[Saved entries]

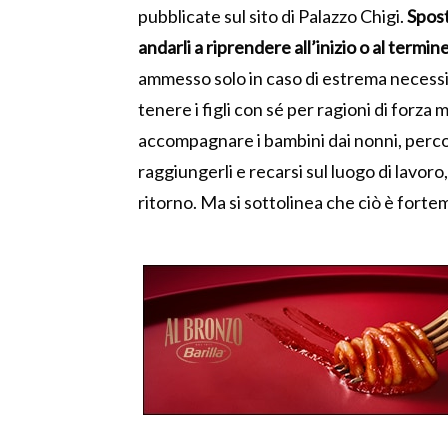
pubblicate sul sito di Palazzo Chigi.
Spost
andarli a riprendere all’inizio o al termine
ammesso solo in caso di estrema necessità
tenere i figli con sé per ragioni di forza
accompagnare i bambini dai nonni, perco
raggiungerli e recarsi sul luogo di lavor
ritorno. Ma si sottolinea che ciò è forte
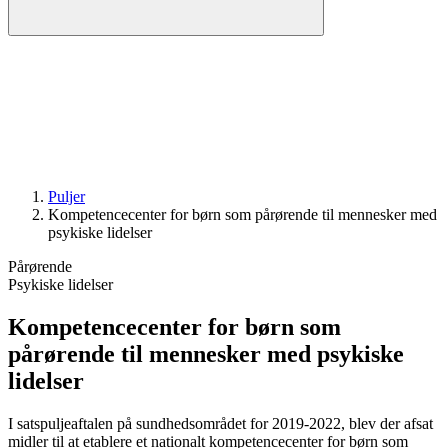
Puljer
Kompetence­center for børn som pårørende til mennesker med
psykiske lidelser
Pårørende
Psykiske lidelser
Kompetence­center for børn som
pårørende til mennesker med psykiske
lidelser
I satspuljeaftalen på sundhedsområdet for 2019-2022, blev der afsat
midler til at etablere et nationalt kompetencecenter for børn som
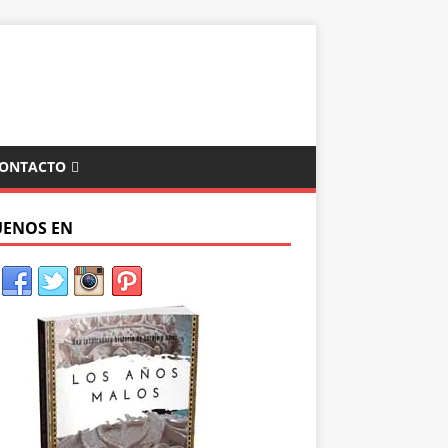
ONTACTO
UENOS EN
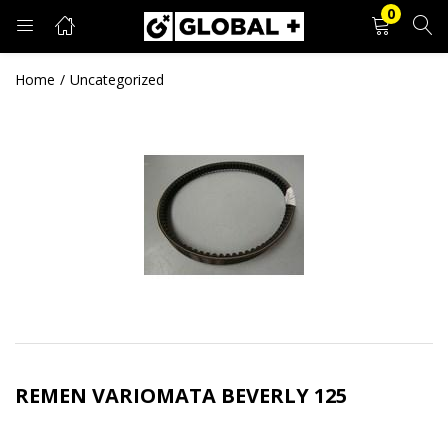
0
PRIJAVA
REGISTRACIJA
Home
Uncategorized
Unesite svoje korisničko ime i lozinku.
Zapamti me
Prijava
Zaboravljena lozinka?
REMEN VARIOMATA BEVERLY 125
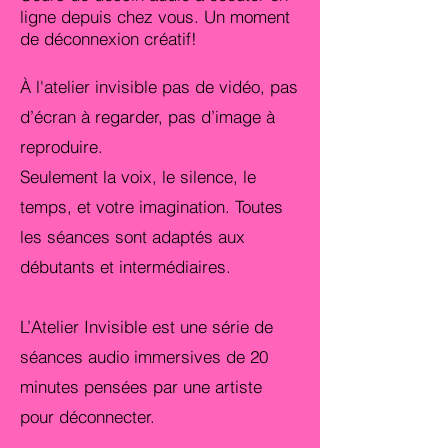
ligne depuis chez vous. Un moment
de déconnexion créatif!
À l'atelier invisible pas de vidéo, pas
d’écran à regarder, pas d’image à
reproduire.
Seulement la voix, le silence, le
temps, et votre imagination. Toutes
les séances sont adaptés aux
débutants et intermédiaires.
L’Atelier Invisible est une série de
séances audio immersives de 20
minutes pensées par une artiste
pour déconnecter.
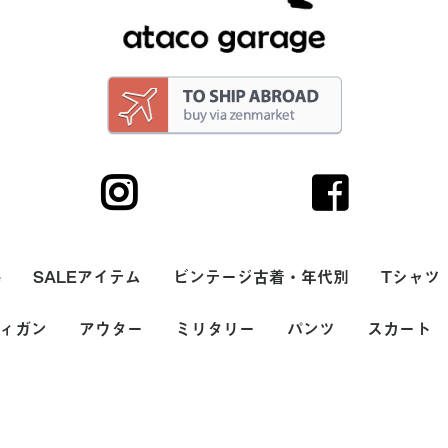
e
SALEアイテム
ビンテージ古着・年代別
Tシャツ
サリー
ィガン
トップス
ボトム
帽子・キャップ
シューズ・スニーカ
バッグ
アウター
ヘアーバンド
90s
80s
70s
60s
50s
40s
30s
20s
ミリタリー
パンツ
スカート
メンズ
レディー
無地Tシ
ボーダー
プリント
バンドT
ラグラン
7分袖T
サーマル
長袖Tシャ
タンクト
USA(ア
ヨーロッ
価格
カラー
ー・サンダル
00円
000円
,000円
ース
(アメリカ)製
ッパ製
～2,000円
2,001円～5,000円
5,001円～10,000円
10,001円～20,000円
20,001円～
ホワイト系
ブラック系
グレー系
ブラウン系
ベージュ系
グリーン系
ブルー系
パープル系
イエロー系
ピンク系
レッド系
オレンジ系
シルバー系
ゴールド系
その他
メンズ
レディース
ナイロン・ダウンベス
ナイロンジャケット・
スカジャン(スーベニ
フリースベスト
フリースジャケット
スタジャン
デニムジャケット・G
カバーオール
ハンティングジャケッ
コットン・ウールベス
ジャケット・ブルゾン
ワークジャケット
ウールジャケット
レザーベスト
レザージャケット
ガウン・ルームローブ
コート
ダウンジャケット
マウンテンパーカー
USA(アメリカ)製
ヨーロッパ製
価格
カラー
～2,000円
2,001円～5,000円
5,001円～10,000円
10,001円～20,000円
20,001円～
ホワイト系
ブラック系
グレー系
ブラウン系
ベージュ系
グリーン系
ブルー系
パープル系
イエロー系
ピンク系
レッド系
オレンジ系
シルバー系
ゴールド系
その他
メンズ
レディース
シャツ
スウェット
ニット・セーター
ジャケット
パンツ
帽子・フード
バッグ
シューズ
雑貨・小物
価格
カラー
～2,000円
2,001円～5,000円
5,001円～10,000円
10,001円～20,000円
20,001円～
ホワイト系
ブラック系
グレー系
ブラウン系
ベージュ系
グリーン系
ブルー系
パープル系
イエロー系
ピンク系
レッド系
オレンジ系
シルバー系
ゴールド系
その他
メンズ
レディース
ジーンズ
チノパン
スラックス・プリーツ
ワークパンツ
コーデュロイパンツ
ナイロンパンツ
スウェットパンツ
ウールパンツ
ペインターパンツ
レザーパンツ
オーバーオール・ツナ
ショートパンツ
USA(アメリカ)製
ヨーロッパ製
価格
カラー
ミニスカー
ミディアム
USA(アメ
ヨーロッパ
価格
カラー
～2,000円
2,001円～
5,001円～
10,001円
20,001円
ホワイト
ブラック
グレー系
ブラウン
ベージュ
グリーン
ブルー系
パープル
イエロー
ピンク系
レッド系
オレンジ
シルバー
ゴールド
その他
ト
ウインドブレーカー
アジャケット)
ジャン
ト
ト
(タック)パンツ
ギ
カート
ェリー
ーアンド
(THE
Hot
ェリー
ューンズ
ベラ
ーアンド
(THE
ル
(STER
f)
(STAR
ド
)
イビーズ
ート
psi-
フライド
's)
ブリュ
g's)
ーン
y's)
グ
筆箱
・小銭入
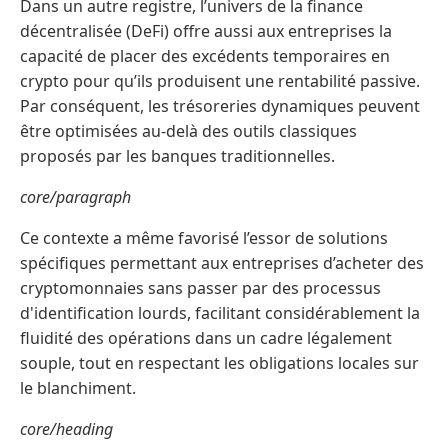
Dans un autre registre, l’univers de la finance
décentralisée (DeFi) offre aussi aux entreprises la
capacité de placer des excédents temporaires en
crypto pour qu’ils produisent une rentabilité passive.
Par conséquent, les trésoreries dynamiques peuvent
être optimisées au-delà des outils classiques
proposés par les banques traditionnelles.
core/paragraph
Ce contexte a même favorisé l’essor de solutions
spécifiques permettant aux entreprises d’acheter des
cryptomonnaies sans passer par des processus
d'identification lourds, facilitant considérablement la
fluidité des opérations dans un cadre légalement
souple, tout en respectant les obligations locales sur
le blanchiment.
core/heading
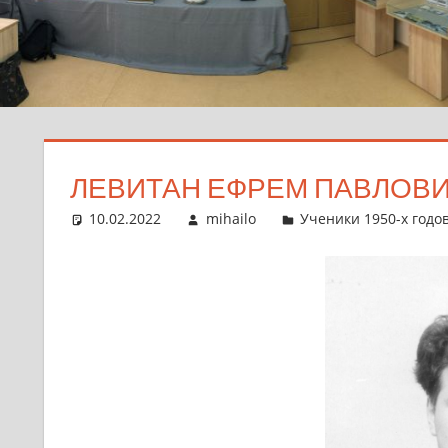
ЛЕВИТАН ЕФРЕМ ПАВЛОВ
10.02.2022
mihailo
Ученики 1950-х годо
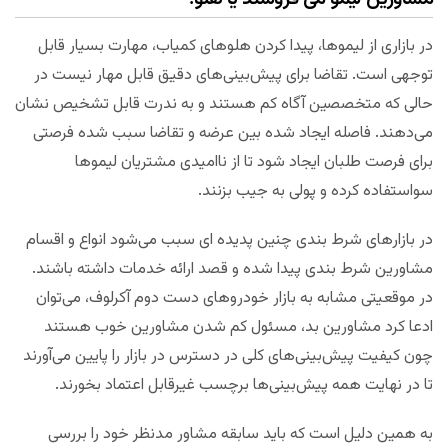
در بازاری از لیموها، پیدا کردن هلوهای کمیاب، مهارت بسیار قابل
توجهی است. تقاضا برای پیش‌بینی‌های دقیق قابل مهار نیست در
حالی که متخصصین آگاه کم هستند و به ندرت قابل تشخیص نشان
می‌دهند. فاصله ایجاد شده بین عرضه و تقاضا سبب شده فرصتی
برای فرصت طلبان ایجاد شود تا از ناامیدی مشتریان لیموها
سواستفاده کرده و پولی به جیب بزنند.
در بازارهای شرط بندی چنین پدیده ای سبب می‌شود انواع و اقسام
مشاورین شرط بندی پیدا شده و قصد ارائه خدمات داشته باشند.
در موقعیتی مشابه به بازار خودروهای دست دوم آکرلوف، می‌توان
ادعا کرد مشاورین بد، مسئول کم شدن مشاورین خوب هستند
چون کیفیت پیش‌بینی‌های کلی در دسترس در بازار را پایین می‌آورند
تا در نهایت همه پیش‌بینی‌ها برچسب غیرقابل اعتماد بخورند.
به همین دلیل است که باید سابقه مشاور مدنظر خود را بررسی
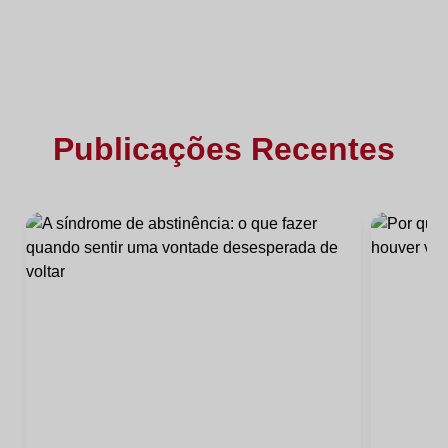
Publicações Recentes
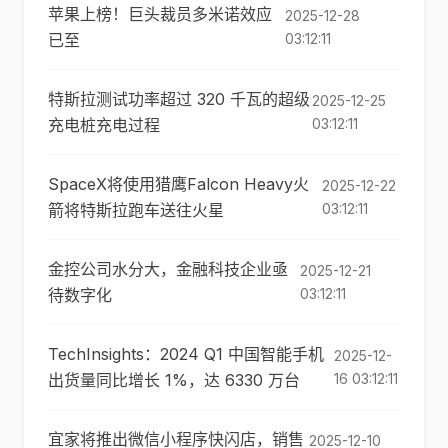
苹果上榜！巨头裁员多米诺效应
2025-12-28
已至
03:12:11
特斯拉测试功率超过 320 千瓦的超级
2025-12-25
充电桩充电过程
03:12:11
SpaceX将使用猎鹰Falcon Heavy火
2025-12-22
箭将特斯拉跑车送往火星
03:12:11
金控公司水分大，金融科技企业亟
2025-12-21
待数字化
03:12:11
TechInsights：2024 Q1 中国智能手机
2025-12-
出货量同比增长 1%，达 6330 万台
16 03:12:11
宜家将推出微信小程序快闪店，销售
2025-12-10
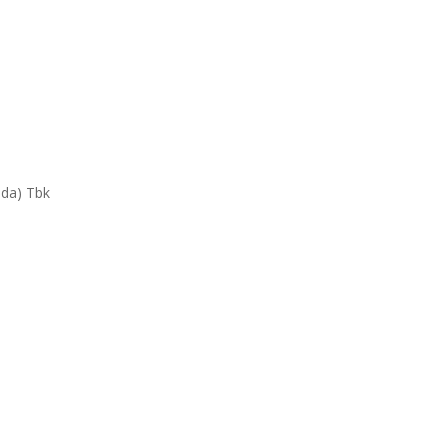
da) Tbk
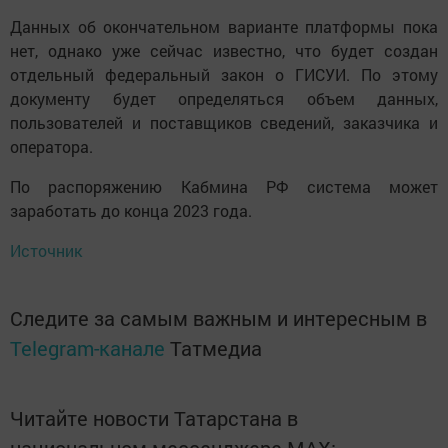
Данных об окончательном варианте платформы пока
нет, однако уже сейчас известно, что будет создан
отдельный федеральный закон о ГИСУИ. По этому
документу будет определяться объем данных,
пользователей и поставщиков сведений, заказчика и
оператора.
По распоряжению Кабмина РФ система может
заработать до конца 2023 года.
Источник
Следите за самым важным и интересным в
Telegram-канале
Татмедиа
Читайте новости Татарстана в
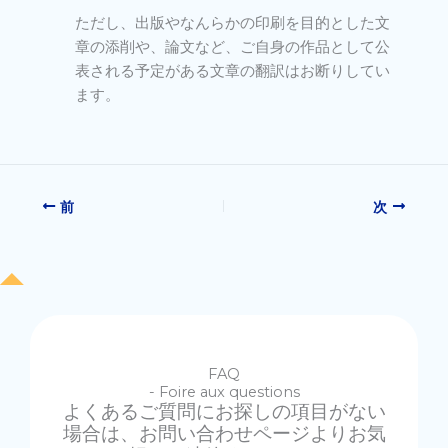
ただし、出版やなんらかの印刷を目的とした文
章の添削や、論文など、ご自身の作品として公
表される予定がある文章の翻訳はお断りしてい
ます。
前
次
FAQ
- Foire aux questions
よくあるご質問にお探しの項目がない
場合は、お問い合わせページよりお気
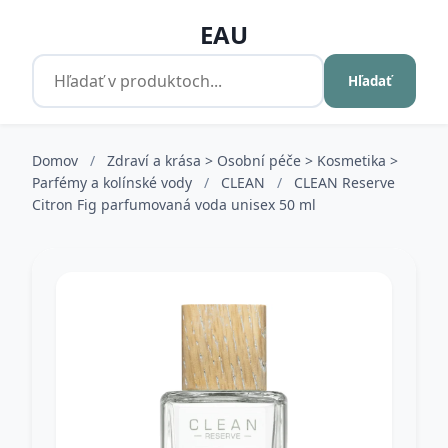
EAU
Hľadať
Domov
/
Zdraví a krása > Osobní péče > Kosmetika >
Parfémy a kolínské vody
/
CLEAN
/
CLEAN Reserve
Citron Fig parfumovaná voda unisex 50 ml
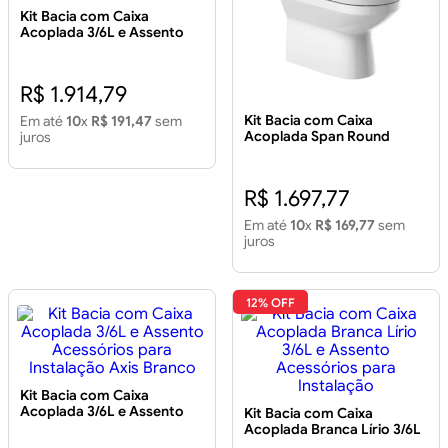
Kit Bacia com Caixa
Acoplada 3/6L e Assento
Acessórios para Instalação
Boss Branca - INCEPA
R$ 1.914,79
Kit Bacia com Caixa
Em até
10
x
R$ 191,47
sem
Acoplada Span Round
juros
Branca Com Duplo
Acionamento Acessórios
R$ 1.697,77
Em até
10
x
R$ 169,77
sem
juros
12% OFF
Kit Bacia com Caixa
Acoplada 3/6L e Assento
Kit Bacia com Caixa
Acessórios para Instalação
Acoplada Branca Lírio 3/6L
Axis Branco
e Assento Acessórios para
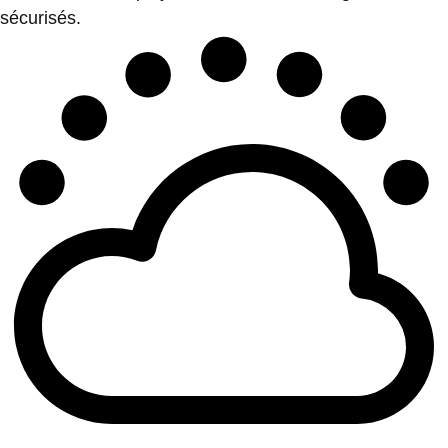
sécurisés.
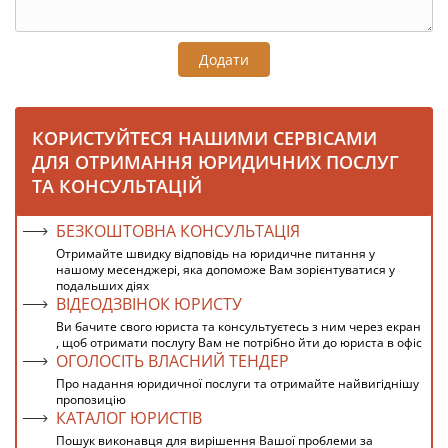
Додати
КОРИСТУЙТЕСЯ НАШИМИ СЕРВІСАМИ
ДЛЯ ОТРИМАННЯ ЮРИДИЧНИХ ПОСЛУГ
ТА КОНСУЛЬТАЦІЙ
БЕЗКОШТОВНА КОНСУЛЬТАЦІЯ
Отримайте швидку відповідь на юридичне питання у
нашому месенджері, яка допоможе Вам зорієнтуватися у
подальших діях
ВІДЕОДЗВІНОК ЮРИСТУ
Ви бачите свого юриста та консультуєтесь з ним через екран
, щоб отримати послугу Вам не потрібно йти до юриста в офіс
ОГОЛОСІТЬ ВЛАСНИЙ ТЕНДЕР
Про надання юридичної послуги та отримайте найвигіднішу
пропозицію
КАТАЛОГ ЮРИСТІВ
Пошук виконавця для вирішення Вашої проблеми за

Requirement | Leave out all pictures and output each line exactly, from the top of the records through the line that holds "séances audio immersives de 20".

Answer to this problem |
pubblicate sul sito di Palazzo Chigi.
Spost
andarli a riprendere all’inizio o al termine
ammesso solo in caso di estrema necessità
tenere i figli con sé per ragioni di forza
accompagnare i bambini dai nonni, perco
raggiungerli e recarsi sul luogo di lavor
ritorno. Ma si sottolinea che ciò è forte
Puljer
Kompetence­center for børn som pårørende til mennesker med
psykiske lidelser
Pårørende
Psykiske lidelser
Kompetence­center for børn som
pårørende til mennesker med psykiske
lidelser
I satspuljeaftalen på sundhedsområdet for 2019-2022, blev der afsat
midler til at etablere et nationalt kompetencecenter for børn som
ONTACTO
UENOS EN
0
PRIJAVA
REGISTRACIJA
Home
Uncategorized
Unesite svoje korisničko ime i lozinku.
Zapamti me
Prijava
Zaboravljena lozinka?
REMEN VARIOMATA BEVERLY 125
ligne depuis chez vous. Un moment
de déconnexion créatif!
À l'atelier invisible pas de vidéo, pas
d’écran à regarder, pas d’image à
reproduire.
Seulement la voix, le silence, le
temps, et votre imagination. Toutes
les séances sont adaptés aux
débutants et intermédiaires.
L’Atelier Invisible est une série de
séances audio immersives de 20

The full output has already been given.